Non-destructive testing is important in the study of historical relics
Dr. Xia and his team have also analysed the composition of coloured pigments on ceramics unearthed from West Han Dynasty tombs in Weishan, Shandong province, and discovered Chinese Purple on these cultural relics for the first time. The pigment of Chinese Purple was rarely used on ancient coloured painted artefacts. In the past, it has been found in only a few provinces such as Gansu, Shaanxi, Henan and Jiangsu. The discovery of this pigment in relics within Shandong province has expanded the geographical area in which it was used, which has important archaeological significance.

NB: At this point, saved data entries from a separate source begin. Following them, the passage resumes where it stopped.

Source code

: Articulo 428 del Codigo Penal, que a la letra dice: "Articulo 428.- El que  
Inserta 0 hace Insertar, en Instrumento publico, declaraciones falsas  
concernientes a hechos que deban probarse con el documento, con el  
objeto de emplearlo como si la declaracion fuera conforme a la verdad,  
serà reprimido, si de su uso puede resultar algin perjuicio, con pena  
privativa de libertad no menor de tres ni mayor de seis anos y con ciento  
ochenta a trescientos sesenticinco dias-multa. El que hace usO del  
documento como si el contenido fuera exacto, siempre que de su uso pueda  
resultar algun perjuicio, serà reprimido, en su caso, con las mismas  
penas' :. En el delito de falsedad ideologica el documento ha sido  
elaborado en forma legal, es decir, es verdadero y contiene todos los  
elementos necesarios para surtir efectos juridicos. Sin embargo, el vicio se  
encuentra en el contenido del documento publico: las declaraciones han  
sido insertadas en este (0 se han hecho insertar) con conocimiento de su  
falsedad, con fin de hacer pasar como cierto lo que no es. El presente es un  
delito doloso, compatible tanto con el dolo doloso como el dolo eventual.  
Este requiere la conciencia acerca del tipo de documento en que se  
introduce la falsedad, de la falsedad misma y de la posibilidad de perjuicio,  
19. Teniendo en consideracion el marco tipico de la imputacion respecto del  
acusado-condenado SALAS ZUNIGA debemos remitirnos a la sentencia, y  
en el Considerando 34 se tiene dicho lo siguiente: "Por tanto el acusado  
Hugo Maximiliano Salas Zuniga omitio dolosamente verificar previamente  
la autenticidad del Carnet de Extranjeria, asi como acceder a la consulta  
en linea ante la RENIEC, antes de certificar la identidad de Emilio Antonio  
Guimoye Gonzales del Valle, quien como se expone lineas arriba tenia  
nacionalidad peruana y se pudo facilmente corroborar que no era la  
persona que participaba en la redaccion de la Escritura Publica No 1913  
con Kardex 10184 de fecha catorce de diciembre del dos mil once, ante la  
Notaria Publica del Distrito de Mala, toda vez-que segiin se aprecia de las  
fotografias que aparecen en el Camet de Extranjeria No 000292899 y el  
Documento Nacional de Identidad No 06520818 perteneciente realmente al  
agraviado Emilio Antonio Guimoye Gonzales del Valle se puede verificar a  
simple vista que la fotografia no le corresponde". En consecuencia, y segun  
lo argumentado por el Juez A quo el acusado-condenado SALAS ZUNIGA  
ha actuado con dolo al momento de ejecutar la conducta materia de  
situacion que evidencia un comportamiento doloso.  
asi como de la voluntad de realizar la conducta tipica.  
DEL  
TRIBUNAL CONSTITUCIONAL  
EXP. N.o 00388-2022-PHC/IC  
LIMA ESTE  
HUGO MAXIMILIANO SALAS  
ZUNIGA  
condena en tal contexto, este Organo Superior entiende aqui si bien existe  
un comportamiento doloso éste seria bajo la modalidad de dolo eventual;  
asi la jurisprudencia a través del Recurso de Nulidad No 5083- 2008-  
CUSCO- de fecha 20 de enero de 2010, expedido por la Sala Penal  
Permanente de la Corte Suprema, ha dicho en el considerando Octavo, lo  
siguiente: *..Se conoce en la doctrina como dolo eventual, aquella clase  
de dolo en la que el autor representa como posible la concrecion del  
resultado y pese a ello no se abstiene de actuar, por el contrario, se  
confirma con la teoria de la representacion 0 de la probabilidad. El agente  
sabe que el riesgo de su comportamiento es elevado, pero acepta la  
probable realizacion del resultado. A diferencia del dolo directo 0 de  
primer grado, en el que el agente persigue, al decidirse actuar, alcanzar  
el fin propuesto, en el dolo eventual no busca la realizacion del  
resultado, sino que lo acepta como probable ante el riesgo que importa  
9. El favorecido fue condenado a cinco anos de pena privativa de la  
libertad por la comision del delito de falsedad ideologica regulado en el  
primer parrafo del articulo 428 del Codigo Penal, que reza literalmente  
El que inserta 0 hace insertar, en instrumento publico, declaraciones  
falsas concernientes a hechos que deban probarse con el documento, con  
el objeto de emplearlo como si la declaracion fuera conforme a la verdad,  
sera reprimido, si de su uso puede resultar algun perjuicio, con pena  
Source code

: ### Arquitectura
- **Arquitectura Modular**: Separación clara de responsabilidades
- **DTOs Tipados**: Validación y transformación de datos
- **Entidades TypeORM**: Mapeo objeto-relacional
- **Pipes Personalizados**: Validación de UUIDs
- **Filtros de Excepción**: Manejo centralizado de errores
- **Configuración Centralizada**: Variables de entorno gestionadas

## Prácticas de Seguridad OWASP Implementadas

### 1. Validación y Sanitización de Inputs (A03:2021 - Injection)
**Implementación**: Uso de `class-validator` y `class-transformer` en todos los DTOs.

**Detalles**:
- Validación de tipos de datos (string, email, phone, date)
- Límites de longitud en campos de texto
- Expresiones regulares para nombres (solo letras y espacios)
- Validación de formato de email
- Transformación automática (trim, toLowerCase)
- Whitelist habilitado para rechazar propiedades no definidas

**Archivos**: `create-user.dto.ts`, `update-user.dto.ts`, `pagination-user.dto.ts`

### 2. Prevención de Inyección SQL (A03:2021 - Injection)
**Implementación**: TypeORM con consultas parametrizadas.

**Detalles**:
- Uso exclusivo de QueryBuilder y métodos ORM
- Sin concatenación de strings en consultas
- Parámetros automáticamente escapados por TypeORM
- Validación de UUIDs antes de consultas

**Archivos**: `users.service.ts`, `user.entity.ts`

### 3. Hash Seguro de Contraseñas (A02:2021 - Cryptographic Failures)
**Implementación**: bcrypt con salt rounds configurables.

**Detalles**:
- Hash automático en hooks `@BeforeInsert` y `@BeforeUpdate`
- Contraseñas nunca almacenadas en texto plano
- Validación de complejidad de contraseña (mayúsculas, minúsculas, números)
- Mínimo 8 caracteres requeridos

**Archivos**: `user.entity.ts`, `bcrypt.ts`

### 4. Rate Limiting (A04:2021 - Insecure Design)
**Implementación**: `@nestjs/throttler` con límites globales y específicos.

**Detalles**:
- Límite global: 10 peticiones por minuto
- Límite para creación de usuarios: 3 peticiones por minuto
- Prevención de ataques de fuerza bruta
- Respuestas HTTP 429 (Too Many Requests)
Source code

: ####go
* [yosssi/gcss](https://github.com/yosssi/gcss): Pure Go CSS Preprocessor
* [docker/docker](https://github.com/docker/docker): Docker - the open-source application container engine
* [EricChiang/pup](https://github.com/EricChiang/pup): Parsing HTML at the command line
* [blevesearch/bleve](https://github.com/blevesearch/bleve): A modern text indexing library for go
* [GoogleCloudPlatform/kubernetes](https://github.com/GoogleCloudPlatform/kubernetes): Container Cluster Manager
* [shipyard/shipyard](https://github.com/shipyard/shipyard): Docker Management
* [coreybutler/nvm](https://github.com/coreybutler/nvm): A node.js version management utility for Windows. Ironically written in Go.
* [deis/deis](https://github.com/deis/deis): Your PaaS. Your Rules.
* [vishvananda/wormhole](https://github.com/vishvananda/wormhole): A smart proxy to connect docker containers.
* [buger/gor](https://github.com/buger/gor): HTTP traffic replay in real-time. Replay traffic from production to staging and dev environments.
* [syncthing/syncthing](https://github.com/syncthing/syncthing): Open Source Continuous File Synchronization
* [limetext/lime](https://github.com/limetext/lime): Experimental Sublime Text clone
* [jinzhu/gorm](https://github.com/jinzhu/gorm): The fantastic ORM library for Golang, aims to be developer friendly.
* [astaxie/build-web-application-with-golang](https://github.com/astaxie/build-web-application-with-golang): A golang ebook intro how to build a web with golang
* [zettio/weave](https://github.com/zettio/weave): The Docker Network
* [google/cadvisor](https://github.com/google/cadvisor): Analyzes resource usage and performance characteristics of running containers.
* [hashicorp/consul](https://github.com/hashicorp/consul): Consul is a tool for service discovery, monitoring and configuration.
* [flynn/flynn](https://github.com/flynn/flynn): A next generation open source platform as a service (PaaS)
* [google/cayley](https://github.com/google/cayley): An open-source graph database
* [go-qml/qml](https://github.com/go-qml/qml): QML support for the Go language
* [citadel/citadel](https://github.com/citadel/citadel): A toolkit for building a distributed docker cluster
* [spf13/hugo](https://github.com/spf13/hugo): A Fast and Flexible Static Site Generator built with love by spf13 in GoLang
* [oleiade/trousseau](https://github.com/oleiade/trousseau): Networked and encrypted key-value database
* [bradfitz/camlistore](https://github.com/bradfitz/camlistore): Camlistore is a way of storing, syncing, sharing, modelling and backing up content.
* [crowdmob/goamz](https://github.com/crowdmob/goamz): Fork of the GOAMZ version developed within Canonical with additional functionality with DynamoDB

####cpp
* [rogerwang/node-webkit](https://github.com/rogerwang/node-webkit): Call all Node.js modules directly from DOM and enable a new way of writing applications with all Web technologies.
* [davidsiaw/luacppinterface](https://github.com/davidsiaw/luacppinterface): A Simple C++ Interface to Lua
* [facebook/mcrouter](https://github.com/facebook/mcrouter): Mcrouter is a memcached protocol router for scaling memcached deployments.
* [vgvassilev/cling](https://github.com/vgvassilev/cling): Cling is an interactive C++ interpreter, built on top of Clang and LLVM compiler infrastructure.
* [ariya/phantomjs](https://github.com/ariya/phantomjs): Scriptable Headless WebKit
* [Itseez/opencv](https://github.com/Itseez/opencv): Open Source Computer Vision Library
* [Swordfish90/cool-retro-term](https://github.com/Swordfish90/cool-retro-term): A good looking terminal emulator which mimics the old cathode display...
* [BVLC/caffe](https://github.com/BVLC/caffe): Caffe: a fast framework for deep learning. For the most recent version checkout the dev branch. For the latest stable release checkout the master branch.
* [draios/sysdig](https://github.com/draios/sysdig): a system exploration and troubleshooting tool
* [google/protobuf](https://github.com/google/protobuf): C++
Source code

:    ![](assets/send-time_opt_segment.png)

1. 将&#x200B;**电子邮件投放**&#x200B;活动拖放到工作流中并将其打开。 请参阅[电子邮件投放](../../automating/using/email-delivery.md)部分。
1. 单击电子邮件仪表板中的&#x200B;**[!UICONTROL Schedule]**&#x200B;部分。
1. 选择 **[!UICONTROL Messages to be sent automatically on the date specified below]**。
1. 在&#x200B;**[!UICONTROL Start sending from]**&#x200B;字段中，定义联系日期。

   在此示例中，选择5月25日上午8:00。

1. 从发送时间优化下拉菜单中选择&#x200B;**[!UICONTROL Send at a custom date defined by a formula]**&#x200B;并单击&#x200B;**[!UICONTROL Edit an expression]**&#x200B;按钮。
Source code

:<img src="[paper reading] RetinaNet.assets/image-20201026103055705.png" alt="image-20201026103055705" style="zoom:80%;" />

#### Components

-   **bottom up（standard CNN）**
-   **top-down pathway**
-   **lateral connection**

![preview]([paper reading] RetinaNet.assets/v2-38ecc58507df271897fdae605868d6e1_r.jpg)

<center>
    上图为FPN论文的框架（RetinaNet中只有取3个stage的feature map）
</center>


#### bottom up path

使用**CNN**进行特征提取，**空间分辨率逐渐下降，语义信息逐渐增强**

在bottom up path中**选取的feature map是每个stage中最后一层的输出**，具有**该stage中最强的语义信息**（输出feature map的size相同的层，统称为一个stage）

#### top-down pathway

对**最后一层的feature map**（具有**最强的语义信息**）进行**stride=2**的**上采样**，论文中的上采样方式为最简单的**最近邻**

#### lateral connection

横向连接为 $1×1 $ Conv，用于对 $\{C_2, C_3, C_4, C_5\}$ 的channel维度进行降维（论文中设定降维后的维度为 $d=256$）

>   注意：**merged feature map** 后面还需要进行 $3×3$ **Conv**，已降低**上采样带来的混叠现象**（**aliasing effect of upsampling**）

Many different scientific techniques can be used to study historical relics, including: elemental analysis, using X-ray fluorescence spectroscopy (XRF); laser induced breakdown spectroscopy (LIBS); chemical and structural analysis methods, such as laser Raman spectrometry; X-ray diffraction (XRD); and morphological analysis, with powder polarizing microscopes (PLM) and scanning electron microscopes (SEM).
Each method has its pros and cons. For example, XRF is a mature elemental analytical technology but cannot be used for chemical structure analysis; XRD is widely used for the qualitative analysis of cultural relic materials but requires large amounts of sample; PLM can analyse samples by crystal morphology, colours and impurities of particles, but cannot identify the structure of samples. All these analytical methods are essential but, given the precious and delicate nature of historical relics, non-destructive testing and analysis has become increasingly important in recent years.
Raman spectroscopy is non-contacting and non-destructive, making it perfect for the analysis of historical relics. It provides information about origin, age and authenticity, while preserving the entire sample. It also has the flexibility to take measurements in situ, so there is no need to remove fragments for analysis.
According to Dr. Xia, tiny particles left on the gloves of the museum staff after they have moved the terracotta figures are collected for Raman analysis. These samples can be analysed repeatedly using Raman spectroscopy, without damage, enabling subsequent analysis with other techniques, such as electron microscope analysis.
Before using a Raman Microscope, a polarizing microscope was a major tool in Dr. Xia's laboratory. When being asked why he chose a Raman Microscope Dr. Xia said, “We are unable to determine the molecular structure of a sample with the polarizing microscope. For example, if we observe atacamite under a polarizing microscope, we cannot distinguish it from its isomers such as botallackite and paratacamite, but with a Raman microscope, we can get the results immediately.”
inVia confocal Raman Microscope: highly flexible and easy to use
The inVia Raman microscope was chosen by Emperor Qin Shihuang's Mausoleum Site Museum for its extreme flexibility. “The Renishaw inVia Raman microscope and spectrometer are discrete, so I can configure what I want on the microscope without affecting the whole system.” Dr. Xia said, “Products from other vendors adopt embedded or integral microscope designs, which do not meet our requirements.”
Understanding coloured pigments is important for scientific archaeology and cultural relic conservation. It can provide valuable information for exploring the evolution of ancient pigment technology, which helps with the development of relevant conservation programs. Furthermore, research on the structure and composition of ancient coloured pigments has become an important basis for determining the age and the origin of raw materials, as well as conservation and restoration programs for cultural relics. “We are using Raman microscopy for coloured painting analysis in this intense area of detailed research” Dr. Xia commented.